### Text shown
※ ※ ※

[PATCH Part2 v5 21/45] KVM: SVM: Make AVIC backing, VMSA and VMCB memory allocation SNP safe

From: Brijesh Singh
Date: Fri Aug 20 2021 - 12:04:43 EST


Implement a workaround for an SNP erratum where the CPU will incorrectly
signal an RMP violation #PF if a hugepage (2mb or 1gb) collides with the
RMP entry of a VMCB, VMSA or AVIC backing page.

When SEV-SNP is globally enabled, the CPU marks the VMCB, VMSA, and AVIC
backing pages as "in-use" in the RMP after a successful VMRUN. This is
done for _all_ VMs, not just SNP-Active VMs.

If the hypervisor accesses an in-use page through a writable translation,
the CPU will throw an RMP violation #PF. On early SNP hardware, if an
in-use page is 2mb aligned and software accesses any part of the associated
2mb region with a hupage, the CPU will incorrectly treat the entire 2mb
region as in-use and signal a spurious RMP violation #PF.

The recommended is to not use the hugepage for the VMCB, VMSA or
AVIC backing page. Add a generic allocator that will ensure that the page
returns is not hugepage (2mb or 1gb) and is safe to be used when SEV-SNP
is enabled.

Co-developed-by: Marc Orr <marcorr@xxxxxxxxxx>
Signed-off-by: Marc Orr <marcorr@xxxxxxxxxx>
Signed-off-by: Brijesh Singh <brijesh.singh@xxxxxxx>
---
arch/x86/include/asm/kvm-x86-ops.h | 1 +
arch/x86/include/asm/kvm_host.h | 1 +
arch/x86/kvm/lapic.c | 5 ++++-
arch/x86/kvm/svm/sev.c | 35 ++++++++++++++++++++++++++++++
arch/x86/kvm/svm/svm.c | 16 ++++++++++++--
arch/x86/kvm/svm/svm.h | 1 +
6 files changed, 56 insertions(+), 3 deletions(-)

diff --git a/arch/x86/include/asm/kvm-x86-ops.h b/arch/x86/include/asm/kvm-x86-ops.h
index a12a4987154e..36a9c23a4b27 100644
--- a/arch/x86/include/asm/kvm-x86-ops.h
+++ b/arch/x86/include/asm/kvm-x86-ops.h
@@ -122,6 +122,7 @@ KVM_X86_OP_NULL(enable_direct_tlbflush)
KVM_X86_OP_NULL(migrate_timers)
KVM_X86_OP(msr_filter_changed)

※ ※ ※

### Stored data
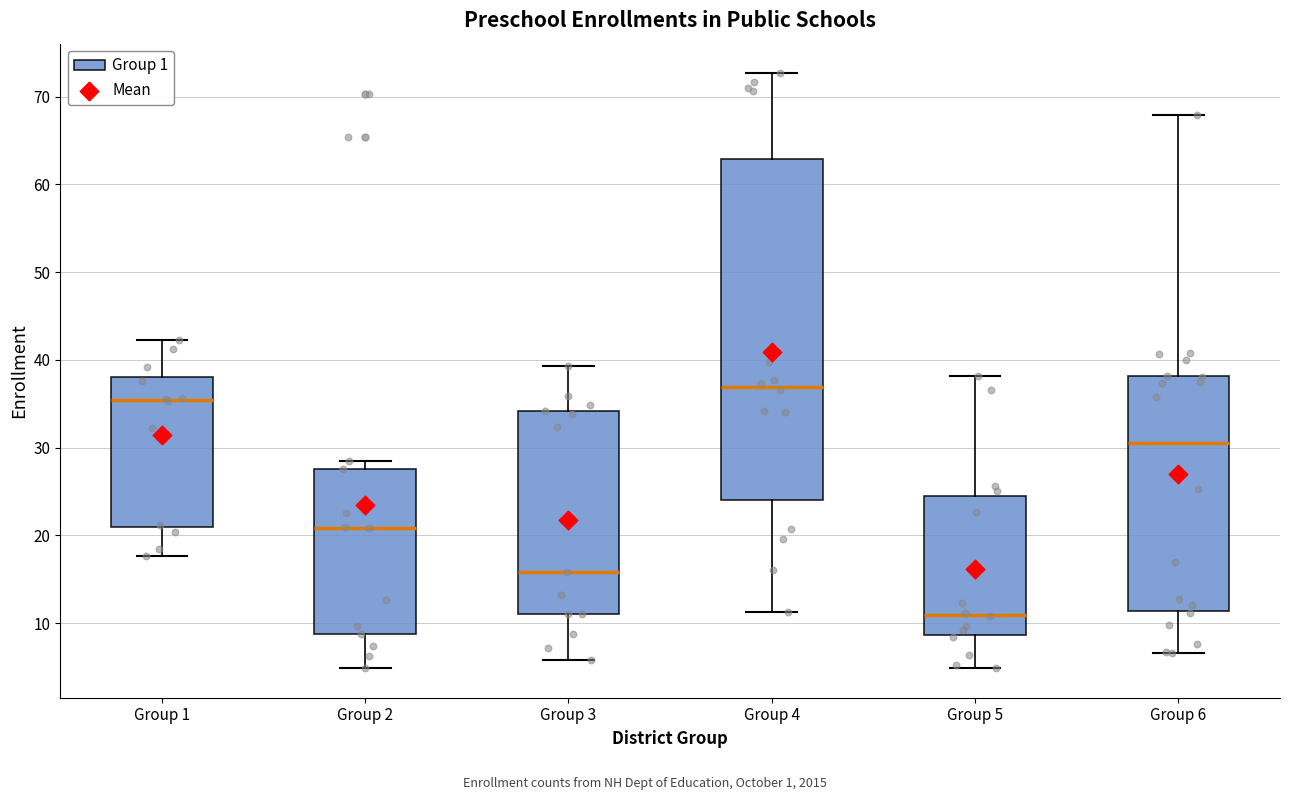

Comparing the boxes themselves (not the whiskers), which one is the tallest?

Group 4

※ ※ ※

### What you need to do
a: In the KVM patch, after what event does the CPU mark the VMCB, VMSA, and AVIC backing pages as "in-use" in the RMP?
b: Set down the part of the KVM patch that opens with the words containing "[PATCH Part2 v5" and closes with "just SNP-Active VMs.".
c: Resume the KVM patch from the point at which it stops.

### Answers by task
a: After a successful VMRUN, when SEV-SNP is globally enabled.

b:
[PATCH Part2 v5 21/45] KVM: SVM: Make AVIC backing, VMSA and VMCB memory allocation SNP safe

From: Brijesh Singh
Date: Fri Aug 20 2021 - 12:04:43 EST


Implement a workaround for an SNP erratum where the CPU will incorrectly
signal an RMP violation #PF if a hugepage (2mb or 1gb) collides with the
RMP entry of a VMCB, VMSA or AVIC backing page.

When SEV-SNP is globally enabled, the CPU marks the VMCB, VMSA, and AVIC
backing pages as "in-use" in the RMP after a successful VMRUN. This is
done for _all_ VMs, not just SNP-Active VMs.

c:
KVM_X86_OP_NULL(complete_emulated_msr)
+KVM_X86_OP(alloc_apic_backing_page)

#undef KVM_X86_OP
#undef KVM_X86_OP_NULL
diff --git a/arch/x86/include/asm/kvm_host.h b/arch/x86/include/asm/kvm_host.h
index 974cbfb1eefe..5ad6255ff5d5 100644
--- a/arch/x86/include/asm/kvm_host.h
+++ b/arch/x86/include/asm/kvm_host.h
@@ -1453,6 +1453,7 @@ struct kvm_x86_ops {
int (*complete_emulated_msr)(struct kvm_vcpu *vcpu, int err);

void (*vcpu_deliver_sipi_vector)(struct kvm_vcpu *vcpu, u8 vector);
+ void *(*alloc_apic_backing_page)(struct kvm_vcpu *vcpu);
};

struct kvm_x86_nested_ops {
diff --git a/arch/x86/kvm/lapic.c b/arch/x86/kvm/lapic.c
index ba5a27879f1d..05b45747b20b 100644
--- a/arch/x86/kvm/lapic.c
+++ b/arch/x86/kvm/lapic.c
@@ -2457,7 +2457,10 @@ int kvm_create_lapic(struct kvm_vcpu *vcpu, int timer_advance_ns)

vcpu->arch.apic = apic;

- apic->regs = (void *)get_zeroed_page(GFP_KERNEL_ACCOUNT);
+ if (kvm_x86_ops.alloc_apic_backing_page)
+ apic->regs = static_call(kvm_x86_alloc_apic_backing_page)(vcpu);
+ else
+ apic->regs = (void *)get_zeroed_page(GFP_KERNEL_ACCOUNT);
if (!apic->regs) {
printk(KERN_ERR "malloc apic regs error for vcpu %x\n",
vcpu->vcpu_id);
diff --git a/arch/x86/kvm/svm/sev.c b/arch/x86/kvm/svm/sev.c
index 1644da5fc93f..8771b878193f 100644
--- a/arch/x86/kvm/svm/sev.c
+++ b/arch/x86/kvm/svm/sev.c
@@ -2703,3 +2703,38 @@ void sev_vcpu_deliver_sipi_vector(struct kvm_vcpu *vcpu, u8 vector)
break;
}
}
+
+struct page *snp_safe_alloc_page(struct kvm_vcpu *vcpu)
+{
+ unsigned long pfn;
+ struct page *p;
+
+ if (!cpu_feature_enabled(X86_FEATURE_SEV_SNP))
+ return alloc_page(GFP_KERNEL_ACCOUNT | __GFP_ZERO);
+
+ /*
+ * Allocate an SNP safe page to workaround the SNP erratum where
+ * the CPU will incorrectly signal an RMP violation #PF if a
+ * hugepage (2mb or 1gb) collides with the RMP entry of VMCB, VMSA
+ * or AVIC backing page. The recommeded workaround is to not use the
+ * hugepage.
+ *
+ * Allocate one extra page, use a page which is not 2mb aligned
+ * and free the other.
+ */
+ p = alloc_pages(GFP_KERNEL_ACCOUNT | __GFP_ZERO, 1);
+ if (!p)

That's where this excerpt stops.